Sejarah Panjang Sengketa Empat Pulau
Sengketa kepemilikan empat pulau di perairan Aceh dan Sumatera Utara bermula pada tahun 2008. Saat itu, Tim Nasional Pembakuan Nama Rupabumi (PNR) menetapkan empat pulau tersebut masuk wilayah Sumatera Utara.
Tim PNR yang terdiri dari Kementerian Dalam Negeri, Kementerian Kelautan dan Perikanan, Pusat Hidro Oseanografi TNI AL, dan Badan Informasi Geospasial (BIG) mengeluarkan keputusan yang hingga kini masih diperdebatkan.
Pemerintah Aceh sejak saat itu terus berupaya untuk mendapatkan kembali pulau-pulau tersebut. Upaya ini dilakukan melalui berbagai mekanisme pemerintahan dan negosiasi dengan pemerintah pusat.

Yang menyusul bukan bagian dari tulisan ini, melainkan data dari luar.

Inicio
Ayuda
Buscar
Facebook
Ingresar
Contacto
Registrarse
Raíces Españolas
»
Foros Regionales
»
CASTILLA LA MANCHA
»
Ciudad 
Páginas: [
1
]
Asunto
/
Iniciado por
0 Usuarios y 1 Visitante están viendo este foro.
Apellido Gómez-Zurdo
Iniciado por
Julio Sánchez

Peran Kementerian Dalam Negeri dan Upaya Penyelesaian
Kementerian Dalam Negeri (Kemendagri) memiliki peran krusial dalam menyelesaikan sengketa ini. Berbagai keputusan Mendagri terkait kode dan data wilayah administrasi pemerintahan telah dikeluarkan.
Keputusan Mendagri Nomor 050-145 Tahun 2022 dan revisinya, serta Kepmendagri Nomor 300.2.2-2138 Tahun 2025, secara konsisten menetapkan empat pulau tersebut sebagai bagian dari Provinsi Sumatera Utara.
Direktur Jenderal Bina Administrasi Kewilayahan Kemendagri, Safrizal Zakaria Ali, menyatakan bahwa keputusan tersebut diambil setelah melalui proses panjang dan kesepakatan antara Aceh dan Sumatera Utara untuk menyerahkannya kepada Tim Nasional PNR.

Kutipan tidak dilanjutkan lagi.